Retype all of the entries exactly as they appear.

==== INFORMATION

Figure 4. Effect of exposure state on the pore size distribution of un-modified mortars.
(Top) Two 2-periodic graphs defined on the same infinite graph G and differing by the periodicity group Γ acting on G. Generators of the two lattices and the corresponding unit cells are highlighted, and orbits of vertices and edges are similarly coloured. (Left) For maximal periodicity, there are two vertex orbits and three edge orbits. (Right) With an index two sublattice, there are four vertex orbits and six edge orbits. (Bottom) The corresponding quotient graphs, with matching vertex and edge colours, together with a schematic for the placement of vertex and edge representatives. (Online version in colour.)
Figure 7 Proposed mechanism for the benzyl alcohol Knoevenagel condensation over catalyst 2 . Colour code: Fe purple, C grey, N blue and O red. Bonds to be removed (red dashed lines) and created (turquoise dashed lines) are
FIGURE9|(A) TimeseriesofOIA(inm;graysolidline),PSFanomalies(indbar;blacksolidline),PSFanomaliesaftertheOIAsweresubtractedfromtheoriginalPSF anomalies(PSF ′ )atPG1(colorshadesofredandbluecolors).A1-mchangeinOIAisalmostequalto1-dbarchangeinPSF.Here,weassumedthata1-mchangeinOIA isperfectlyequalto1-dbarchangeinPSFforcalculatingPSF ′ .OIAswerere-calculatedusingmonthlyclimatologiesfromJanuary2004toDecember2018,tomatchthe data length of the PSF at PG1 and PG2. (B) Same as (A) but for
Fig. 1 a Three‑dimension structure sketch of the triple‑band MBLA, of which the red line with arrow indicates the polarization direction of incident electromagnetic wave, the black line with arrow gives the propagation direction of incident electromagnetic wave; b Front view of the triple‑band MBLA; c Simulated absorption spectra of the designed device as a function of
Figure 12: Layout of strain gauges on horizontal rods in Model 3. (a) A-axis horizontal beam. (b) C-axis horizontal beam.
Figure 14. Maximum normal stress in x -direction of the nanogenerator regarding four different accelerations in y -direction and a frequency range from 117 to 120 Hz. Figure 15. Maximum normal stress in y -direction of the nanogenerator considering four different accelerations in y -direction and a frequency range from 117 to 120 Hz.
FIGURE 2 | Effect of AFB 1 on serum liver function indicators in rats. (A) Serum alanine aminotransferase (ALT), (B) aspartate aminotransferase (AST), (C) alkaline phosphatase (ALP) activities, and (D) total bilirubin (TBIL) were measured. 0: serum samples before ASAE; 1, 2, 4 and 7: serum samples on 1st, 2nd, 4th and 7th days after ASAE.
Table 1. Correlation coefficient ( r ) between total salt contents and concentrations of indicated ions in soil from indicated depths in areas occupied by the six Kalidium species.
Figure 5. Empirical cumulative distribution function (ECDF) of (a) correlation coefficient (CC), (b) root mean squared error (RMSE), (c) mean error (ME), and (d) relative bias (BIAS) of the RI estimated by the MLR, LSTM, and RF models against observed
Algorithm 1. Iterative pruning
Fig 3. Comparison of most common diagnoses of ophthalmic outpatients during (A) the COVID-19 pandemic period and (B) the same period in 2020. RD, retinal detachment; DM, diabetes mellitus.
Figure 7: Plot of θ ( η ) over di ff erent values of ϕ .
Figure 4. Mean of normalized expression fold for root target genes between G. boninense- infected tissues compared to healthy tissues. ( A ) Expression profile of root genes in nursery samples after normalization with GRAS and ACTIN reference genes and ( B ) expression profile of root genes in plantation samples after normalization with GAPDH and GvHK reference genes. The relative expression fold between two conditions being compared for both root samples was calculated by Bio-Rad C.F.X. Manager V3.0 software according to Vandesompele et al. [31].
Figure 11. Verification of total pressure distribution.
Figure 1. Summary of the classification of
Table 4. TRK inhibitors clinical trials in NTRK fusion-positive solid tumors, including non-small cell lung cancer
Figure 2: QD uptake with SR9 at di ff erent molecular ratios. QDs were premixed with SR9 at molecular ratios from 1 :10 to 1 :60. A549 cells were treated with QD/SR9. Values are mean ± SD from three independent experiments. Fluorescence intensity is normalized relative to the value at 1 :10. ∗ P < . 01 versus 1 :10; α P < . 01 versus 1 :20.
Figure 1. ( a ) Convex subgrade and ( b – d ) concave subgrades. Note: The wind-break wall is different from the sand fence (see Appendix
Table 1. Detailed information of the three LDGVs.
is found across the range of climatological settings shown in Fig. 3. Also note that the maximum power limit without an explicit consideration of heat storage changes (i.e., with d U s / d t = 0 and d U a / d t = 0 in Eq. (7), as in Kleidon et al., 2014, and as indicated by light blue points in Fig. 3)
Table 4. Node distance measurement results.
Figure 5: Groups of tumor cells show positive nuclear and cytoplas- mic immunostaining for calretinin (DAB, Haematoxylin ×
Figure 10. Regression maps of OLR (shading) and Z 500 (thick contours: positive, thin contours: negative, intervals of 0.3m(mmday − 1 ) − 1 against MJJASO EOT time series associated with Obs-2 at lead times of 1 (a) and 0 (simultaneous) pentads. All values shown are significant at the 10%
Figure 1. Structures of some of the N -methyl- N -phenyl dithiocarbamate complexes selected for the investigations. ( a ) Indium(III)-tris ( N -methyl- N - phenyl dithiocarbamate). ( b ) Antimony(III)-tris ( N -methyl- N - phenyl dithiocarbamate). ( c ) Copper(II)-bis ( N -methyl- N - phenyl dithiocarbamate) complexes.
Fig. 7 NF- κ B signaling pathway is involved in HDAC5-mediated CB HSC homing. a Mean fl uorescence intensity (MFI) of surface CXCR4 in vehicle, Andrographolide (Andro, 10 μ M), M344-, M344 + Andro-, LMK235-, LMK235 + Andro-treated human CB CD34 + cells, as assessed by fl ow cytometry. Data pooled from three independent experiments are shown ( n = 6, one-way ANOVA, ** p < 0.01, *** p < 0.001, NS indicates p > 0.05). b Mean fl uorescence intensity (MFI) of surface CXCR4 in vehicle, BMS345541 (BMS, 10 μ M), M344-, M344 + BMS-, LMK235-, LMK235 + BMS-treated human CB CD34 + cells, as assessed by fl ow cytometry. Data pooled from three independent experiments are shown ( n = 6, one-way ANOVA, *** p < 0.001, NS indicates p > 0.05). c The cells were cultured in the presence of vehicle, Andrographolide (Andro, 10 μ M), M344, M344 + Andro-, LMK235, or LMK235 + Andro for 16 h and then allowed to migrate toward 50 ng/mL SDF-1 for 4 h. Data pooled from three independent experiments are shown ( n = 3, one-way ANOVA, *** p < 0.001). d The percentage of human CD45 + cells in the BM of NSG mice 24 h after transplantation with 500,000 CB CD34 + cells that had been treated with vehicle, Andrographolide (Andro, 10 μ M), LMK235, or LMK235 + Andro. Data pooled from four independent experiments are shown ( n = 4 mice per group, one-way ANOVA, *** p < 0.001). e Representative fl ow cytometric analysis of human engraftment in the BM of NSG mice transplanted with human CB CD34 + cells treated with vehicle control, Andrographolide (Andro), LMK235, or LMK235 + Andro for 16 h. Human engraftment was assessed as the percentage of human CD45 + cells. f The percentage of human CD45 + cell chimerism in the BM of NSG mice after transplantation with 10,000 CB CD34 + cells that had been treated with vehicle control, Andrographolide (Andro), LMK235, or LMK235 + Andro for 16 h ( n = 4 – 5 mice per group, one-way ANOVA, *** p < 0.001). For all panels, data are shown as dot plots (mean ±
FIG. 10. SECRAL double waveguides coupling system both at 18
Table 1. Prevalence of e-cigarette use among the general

========

### TASK RESULT
Figure 4. Effect of exposure state on the pore size distribution of un-modified mortars.
(Top) Two 2-periodic graphs defined on the same infinite graph G and differing by the periodicity group Γ acting on G. Generators of the two lattices and the corresponding unit cells are highlighted, and orbits of vertices and edges are similarly coloured. (Left) For maximal periodicity, there are two vertex orbits and three edge orbits. (Right) With an index two sublattice, there are four vertex orbits and six edge orbits. (Bottom) The corresponding quotient graphs, with matching vertex and edge colours, together with a schematic for the placement of vertex and edge representatives. (Online version in colour.)
Figure 7 Proposed mechanism for the benzyl alcohol Knoevenagel condensation over catalyst 2 . Colour code: Fe purple, C grey, N blue and O red. Bonds to be removed (red dashed lines) and created (turquoise dashed lines) are
FIGURE9|(A) TimeseriesofOIA(inm;graysolidline),PSFanomalies(indbar;blacksolidline),PSFanomaliesaftertheOIAsweresubtractedfromtheoriginalPSF anomalies(PSF ′ )atPG1(colorshadesofredandbluecolors).A1-mchangeinOIAisalmostequalto1-dbarchangeinPSF.Here,weassumedthata1-mchangeinOIA isperfectlyequalto1-dbarchangeinPSFforcalculatingPSF ′ .OIAswerere-calculatedusingmonthlyclimatologiesfromJanuary2004toDecember2018,tomatchthe data length of the PSF at PG1 and PG2. (B) Same as (A) but for
Fig. 1 a Three‑dimension structure sketch of the triple‑band MBLA, of which the red line with arrow indicates the polarization direction of incident electromagnetic wave, the black line with arrow gives the propagation direction of incident electromagnetic wave; b Front view of the triple‑band MBLA; c Simulated absorption spectra of the designed device as a function of
Figure 12: Layout of strain gauges on horizontal rods in Model 3. (a) A-axis horizontal beam. (b) C-axis horizontal beam.
Figure 14. Maximum normal stress in x -direction of the nanogenerator regarding four different accelerations in y -direction and a frequency range from 117 to 120 Hz. Figure 15. Maximum normal stress in y -direction of the nanogenerator considering four different accelerations in y -direction and a frequency range from 117 to 120 Hz.
FIGURE 2 | Effect of AFB 1 on serum liver function indicators in rats. (A) Serum alanine aminotransferase (ALT), (B) aspartate aminotransferase (AST), (C) alkaline phosphatase (ALP) activities, and (D) total bilirubin (TBIL) were measured. 0: serum samples before ASAE; 1, 2, 4 and 7: serum samples on 1st, 2nd, 4th and 7th days after ASAE.
Table 1. Correlation coefficient ( r ) between total salt contents and concentrations of indicated ions in soil from indicated depths in areas occupied by the six Kalidium species.
Figure 5. Empirical cumulative distribution function (ECDF) of (a) correlation coefficient (CC), (b) root mean squared error (RMSE), (c) mean error (ME), and (d) relative bias (BIAS) of the RI estimated by the MLR, LSTM, and RF models against observed
Algorithm 1. Iterative pruning
Fig 3. Comparison of most common diagnoses of ophthalmic outpatients during (A) the COVID-19 pandemic period and (B) the same period in 2020. RD, retinal detachment; DM, diabetes mellitus.
Figure 7: Plot of θ ( η ) over di ff erent values of ϕ .
Figure 4. Mean of normalized expression fold for root target genes between G. boninense- infected tissues compared to healthy tissues. ( A ) Expression profile of root genes in nursery samples after normalization with GRAS and ACTIN reference genes and ( B ) expression profile of root genes in plantation samples after normalization with GAPDH and GvHK reference genes. The relative expression fold between two conditions being compared for both root samples was calculated by Bio-Rad C.F.X. Manager V3.0 software according to Vandesompele et al. [31].
Figure 11. Verification of total pressure distribution.
Figure 1. Summary of the classification of
Table 4. TRK inhibitors clinical trials in NTRK fusion-positive solid tumors, including non-small cell lung cancer
Figure 2: QD uptake with SR9 at di ff erent molecular ratios. QDs were premixed with SR9 at molecular ratios from 1 :10 to 1 :60. A549 cells were treated with QD/SR9. Values are mean ± SD from three independent experiments. Fluorescence intensity is normalized relative to the value at 1 :10. ∗ P < . 01 versus 1 :10; α P < . 01 versus 1 :20.
Figure 1. ( a ) Convex subgrade and ( b – d ) concave subgrades. Note: The wind-break wall is different from the sand fence (see Appendix
Table 1. Detailed information of the three LDGVs.
is found across the range of climatological settings shown in Fig. 3. Also note that the maximum power limit without an explicit consideration of heat storage changes (i.e., with d U s / d t = 0 and d U a / d t = 0 in Eq. (7), as in Kleidon et al., 2014, and as indicated by light blue points in Fig. 3)
Table 4. Node distance measurement results.
Figure 5: Groups of tumor cells show positive nuclear and cytoplas- mic immunostaining for calretinin (DAB, Haematoxylin ×
Figure 10. Regression maps of OLR (shading) and Z 500 (thick contours: positive, thin contours: negative, intervals of 0.3m(mmday − 1 ) − 1 against MJJASO EOT time series associated with Obs-2 at lead times of 1 (a) and 0 (simultaneous) pentads. All values shown are significant at the 10%
Figure 1. Structures of some of the N -methyl- N -phenyl dithiocarbamate complexes selected for the investigations. ( a ) Indium(III)-tris ( N -methyl- N - phenyl dithiocarbamate). ( b ) Antimony(III)-tris ( N -methyl- N - phenyl dithiocarbamate). ( c ) Copper(II)-bis ( N -methyl- N - phenyl dithiocarbamate) complexes.
Fig. 7 NF- κ B signaling pathway is involved in HDAC5-mediated CB HSC homing. a Mean fl uorescence intensity (MFI) of surface CXCR4 in vehicle, Andrographolide (Andro, 10 μ M), M344-, M344 + Andro-, LMK235-, LMK235 + Andro-treated human CB CD34 + cells, as assessed by fl ow cytometry. Data pooled from three independent experiments are shown ( n = 6, one-way ANOVA, ** p < 0.01, *** p < 0.001, NS indicates p > 0.05). b Mean fl uorescence intensity (MFI) of surface CXCR4 in vehicle, BMS345541 (BMS, 10 μ M), M344-, M344 + BMS-, LMK235-, LMK235 + BMS-treated human CB CD34 + cells, as assessed by fl ow cytometry. Data pooled from three independent experiments are shown ( n = 6, one-way ANOVA, *** p < 0.001, NS indicates p > 0.05). c The cells were cultured in the presence of vehicle, Andrographolide (Andro, 10 μ M), M344, M344 + Andro-, LMK235, or LMK235 + Andro for 16 h and then allowed to migrate toward 50 ng/mL SDF-1 for 4 h. Data pooled from three independent experiments are shown ( n = 3, one-way ANOVA, *** p < 0.001). d The percentage of human CD45 + cells in the BM of NSG mice 24 h after transplantation with 500,000 CB CD34 + cells that had been treated with vehicle, Andrographolide (Andro, 10 μ M), LMK235, or LMK235 + Andro. Data pooled from four independent experiments are shown ( n = 4 mice per group, one-way ANOVA, *** p < 0.001). e Representative fl ow cytometric analysis of human engraftment in the BM of NSG mice transplanted with human CB CD34 + cells treated with vehicle control, Andrographolide (Andro), LMK235, or LMK235 + Andro for 16 h. Human engraftment was assessed as the percentage of human CD45 + cells. f The percentage of human CD45 + cell chimerism in the BM of NSG mice after transplantation with 10,000 CB CD34 + cells that had been treated with vehicle control, Andrographolide (Andro), LMK235, or LMK235 + Andro for 16 h ( n = 4 – 5 mice per group, one-way ANOVA, *** p < 0.001). For all panels, data are shown as dot plots (mean ±
FIG. 10. SECRAL double waveguides coupling system both at 18
Table 1. Prevalence of e-cigarette use among the general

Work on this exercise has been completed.